• Instructions for the task:
Find the word "Output" below. Copy each line that has it.

• Supplied entries:
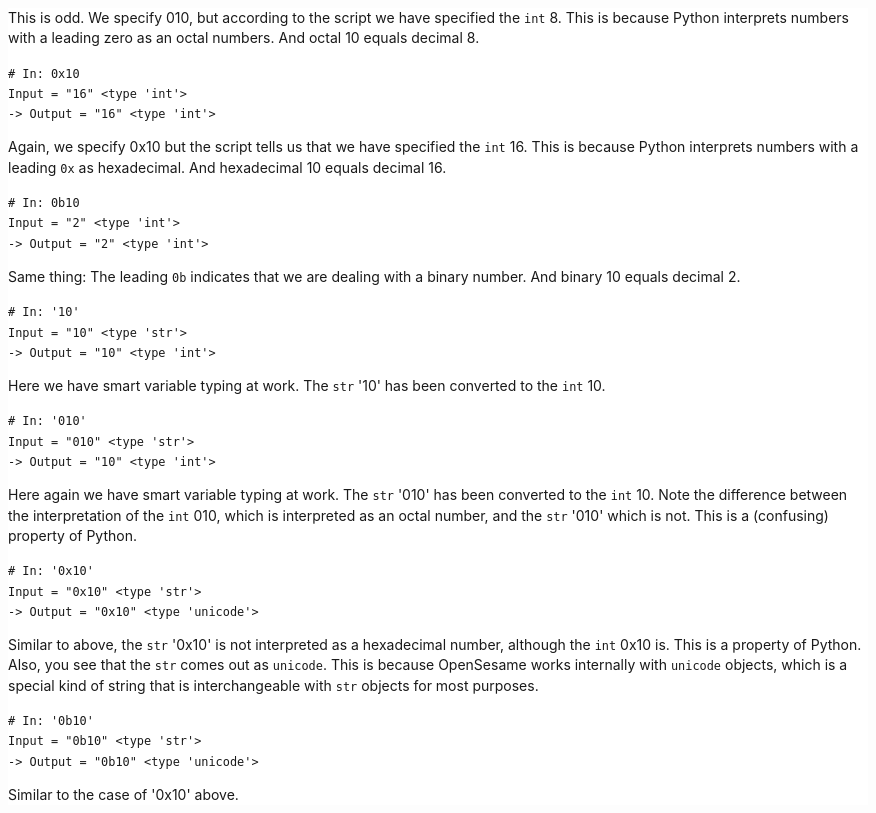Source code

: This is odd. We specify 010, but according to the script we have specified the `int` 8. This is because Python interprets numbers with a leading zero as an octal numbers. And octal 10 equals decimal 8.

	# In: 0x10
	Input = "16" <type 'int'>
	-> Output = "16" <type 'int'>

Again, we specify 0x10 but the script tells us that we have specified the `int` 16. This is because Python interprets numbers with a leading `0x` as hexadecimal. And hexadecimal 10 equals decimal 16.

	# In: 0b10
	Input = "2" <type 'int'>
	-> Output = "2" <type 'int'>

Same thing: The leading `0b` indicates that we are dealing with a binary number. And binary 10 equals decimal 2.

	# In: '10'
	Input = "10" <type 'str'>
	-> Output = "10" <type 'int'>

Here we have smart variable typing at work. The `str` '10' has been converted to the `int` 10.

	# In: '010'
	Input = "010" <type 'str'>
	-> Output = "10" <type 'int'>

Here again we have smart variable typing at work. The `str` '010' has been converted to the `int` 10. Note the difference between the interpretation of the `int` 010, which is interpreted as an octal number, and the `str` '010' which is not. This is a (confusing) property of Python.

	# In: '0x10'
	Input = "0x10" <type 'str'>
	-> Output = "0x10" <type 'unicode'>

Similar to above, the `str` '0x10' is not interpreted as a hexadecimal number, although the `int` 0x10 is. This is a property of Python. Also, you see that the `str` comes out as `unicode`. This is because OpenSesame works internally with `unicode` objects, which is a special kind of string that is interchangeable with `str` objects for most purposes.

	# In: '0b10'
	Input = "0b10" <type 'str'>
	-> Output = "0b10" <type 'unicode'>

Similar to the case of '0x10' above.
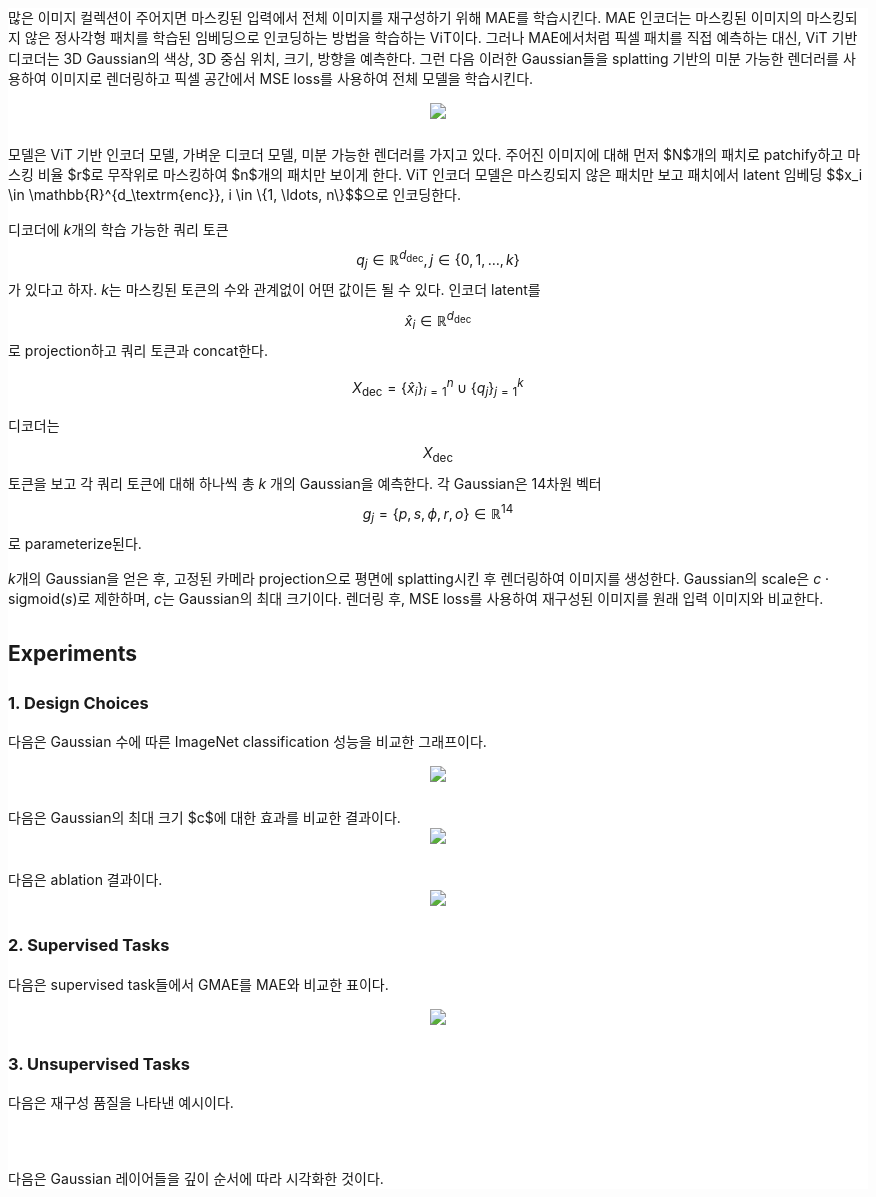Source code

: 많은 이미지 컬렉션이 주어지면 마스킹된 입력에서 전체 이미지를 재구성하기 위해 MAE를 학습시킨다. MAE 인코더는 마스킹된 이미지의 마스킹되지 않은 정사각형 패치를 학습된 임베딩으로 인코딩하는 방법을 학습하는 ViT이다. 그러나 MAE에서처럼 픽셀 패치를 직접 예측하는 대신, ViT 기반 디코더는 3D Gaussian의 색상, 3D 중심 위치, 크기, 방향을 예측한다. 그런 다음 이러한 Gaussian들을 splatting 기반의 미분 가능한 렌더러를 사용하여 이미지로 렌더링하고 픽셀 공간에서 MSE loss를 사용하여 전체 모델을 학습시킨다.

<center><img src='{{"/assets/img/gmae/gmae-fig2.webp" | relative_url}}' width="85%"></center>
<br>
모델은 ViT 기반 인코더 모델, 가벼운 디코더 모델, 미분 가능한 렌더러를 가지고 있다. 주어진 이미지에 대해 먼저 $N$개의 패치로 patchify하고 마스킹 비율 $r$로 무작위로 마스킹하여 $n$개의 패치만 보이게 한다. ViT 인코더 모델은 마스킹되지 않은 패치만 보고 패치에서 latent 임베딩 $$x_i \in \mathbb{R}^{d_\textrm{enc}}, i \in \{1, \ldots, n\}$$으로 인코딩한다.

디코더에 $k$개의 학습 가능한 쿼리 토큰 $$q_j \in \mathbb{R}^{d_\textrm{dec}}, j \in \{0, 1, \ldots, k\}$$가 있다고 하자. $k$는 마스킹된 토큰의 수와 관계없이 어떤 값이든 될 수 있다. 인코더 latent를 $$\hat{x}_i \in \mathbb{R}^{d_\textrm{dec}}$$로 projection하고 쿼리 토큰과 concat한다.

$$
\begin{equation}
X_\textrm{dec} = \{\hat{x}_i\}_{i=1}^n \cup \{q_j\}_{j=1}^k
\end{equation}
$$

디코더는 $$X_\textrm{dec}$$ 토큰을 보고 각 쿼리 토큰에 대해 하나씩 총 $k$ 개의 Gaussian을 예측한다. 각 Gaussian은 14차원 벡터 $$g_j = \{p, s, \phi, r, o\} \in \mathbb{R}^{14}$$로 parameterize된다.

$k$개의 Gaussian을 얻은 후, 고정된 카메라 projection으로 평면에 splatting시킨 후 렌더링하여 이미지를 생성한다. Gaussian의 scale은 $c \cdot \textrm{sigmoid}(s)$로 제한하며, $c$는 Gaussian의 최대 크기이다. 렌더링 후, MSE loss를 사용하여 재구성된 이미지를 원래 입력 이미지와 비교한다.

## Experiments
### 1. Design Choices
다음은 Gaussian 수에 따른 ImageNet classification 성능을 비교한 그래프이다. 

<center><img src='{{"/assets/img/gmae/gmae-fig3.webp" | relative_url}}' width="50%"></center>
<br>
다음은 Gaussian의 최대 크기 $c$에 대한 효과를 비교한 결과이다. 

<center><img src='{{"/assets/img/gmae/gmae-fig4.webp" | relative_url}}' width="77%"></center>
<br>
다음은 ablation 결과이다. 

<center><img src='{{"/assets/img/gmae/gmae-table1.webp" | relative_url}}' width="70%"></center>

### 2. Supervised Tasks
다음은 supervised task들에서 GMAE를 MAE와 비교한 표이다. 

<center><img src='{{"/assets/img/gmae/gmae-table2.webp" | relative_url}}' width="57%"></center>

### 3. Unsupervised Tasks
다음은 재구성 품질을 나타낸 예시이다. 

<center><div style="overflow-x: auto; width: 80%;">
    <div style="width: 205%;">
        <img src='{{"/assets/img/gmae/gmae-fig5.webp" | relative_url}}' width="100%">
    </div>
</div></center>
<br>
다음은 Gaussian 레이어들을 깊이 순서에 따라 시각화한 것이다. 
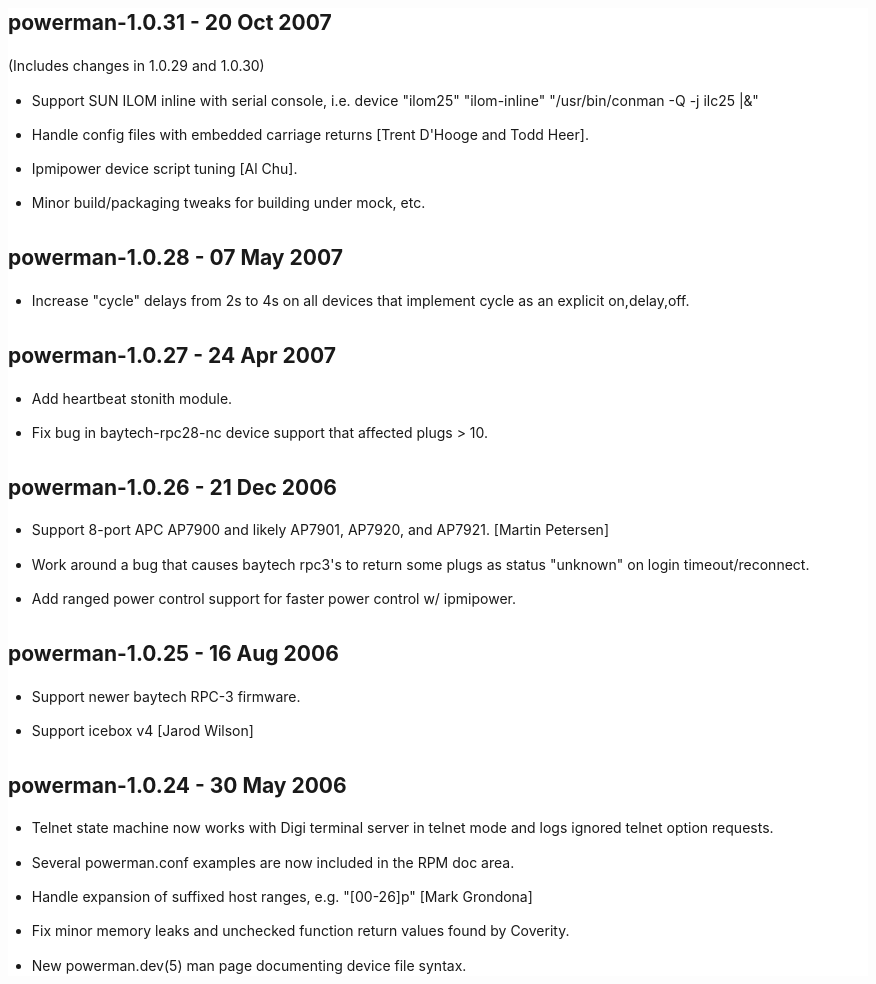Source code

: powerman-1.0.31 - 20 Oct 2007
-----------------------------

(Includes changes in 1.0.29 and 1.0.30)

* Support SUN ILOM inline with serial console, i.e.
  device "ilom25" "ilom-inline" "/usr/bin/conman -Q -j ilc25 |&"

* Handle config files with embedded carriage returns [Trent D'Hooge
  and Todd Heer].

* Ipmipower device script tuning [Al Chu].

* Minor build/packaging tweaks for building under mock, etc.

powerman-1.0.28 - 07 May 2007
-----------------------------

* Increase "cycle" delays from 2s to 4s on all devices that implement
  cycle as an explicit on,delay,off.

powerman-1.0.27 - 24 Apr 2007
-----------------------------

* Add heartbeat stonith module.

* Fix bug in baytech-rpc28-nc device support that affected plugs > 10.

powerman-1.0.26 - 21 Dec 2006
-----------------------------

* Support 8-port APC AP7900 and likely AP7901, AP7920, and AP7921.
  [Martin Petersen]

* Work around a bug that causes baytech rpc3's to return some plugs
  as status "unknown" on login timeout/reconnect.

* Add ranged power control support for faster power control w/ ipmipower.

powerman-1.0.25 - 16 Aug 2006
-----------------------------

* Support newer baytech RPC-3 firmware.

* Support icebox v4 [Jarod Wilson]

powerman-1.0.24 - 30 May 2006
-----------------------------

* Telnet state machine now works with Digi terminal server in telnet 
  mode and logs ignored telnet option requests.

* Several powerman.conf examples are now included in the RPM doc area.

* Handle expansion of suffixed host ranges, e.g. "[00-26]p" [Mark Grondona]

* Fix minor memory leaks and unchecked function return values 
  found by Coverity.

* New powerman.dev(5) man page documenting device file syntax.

• Finished task:
	-> Output = "16" <type 'int'>
	-> Output = "2" <type 'int'>
	-> Output = "10" <type 'int'>
	-> Output = "10" <type 'int'>
	-> Output = "0x10" <type 'unicode'>
	-> Output = "0b10" <type 'unicode'>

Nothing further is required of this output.